All admin-configurable AI settings in one table. Every setting is editable from the Admin panel without redeploying.

Setting	Location	Default	Description
Provider priority	AI Providers tab	`anthropic, openai, google`	Order in which providers are tried. First available provider is used.
Default models	AI Providers tab	`Sonnet 4.6, GPT-5.4, Gemini 2.5 Pro`	Default model per provider when no tier-specific model is configured.
Tier model mapping	AI Providers tab	`Haiku / Sonnet / Opus`	Which model to use for Quick, Deep, and Max tiers respectively.
Model credit costs	AI Providers tab	`1-8 per model`	Credits consumed per AI call for each model. Used for additional AI features.
Scan credit costs	AI Providers tab	`2-20 per scan type`	Base credit cost for each scan type (PR Diff, Full Small/Medium/Large).
Tier multipliers	AI Providers tab	`1x / 3x / 10x`	Credit multiplier for Quick, Deep, and Max tiers.
Auto-fallback	AI Providers tab	`Enabled`	Automatically switch to next provider on major_outage.
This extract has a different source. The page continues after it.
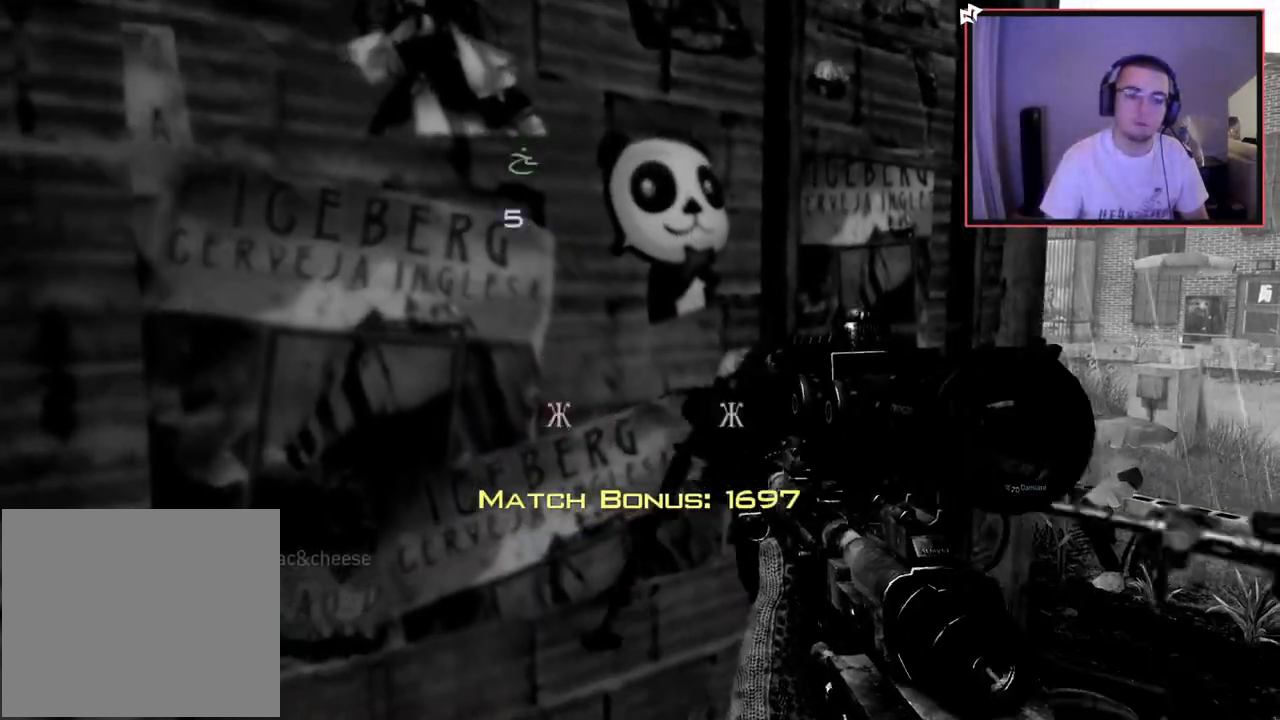
{"buttons": ["TRIANGLE"], "left_stick": "center", "right_stick": "center", "events": [[250, "left_stick", "down-right"], [300, "TRIANGLE", "down"], [384, "TRIANGLE", "up"], [417, "TRIANGLE", "down"], [434, "left_stick", "center"]]}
Multi-model verification	AI Providers tab	`Disabled`	Verify findings with a second model. Enterprise only.
Auto-review on PR scan	AI Providers tab	`Enabled (Pro/Enterprise)`	Automatically run AI review after PR scan completes.
Repo profile auto-update	AI Providers tab	`Every 10 scans or 7 days`	Frequency of automatic repo profile regeneration.
Statuspage polling interval	AI Providers tab	`60 seconds`	How often provider status is checked via Statuspage.io APIs.
Fallback retry limit	AI Providers tab	`3 retries`	Maximum retry attempts when all providers are down.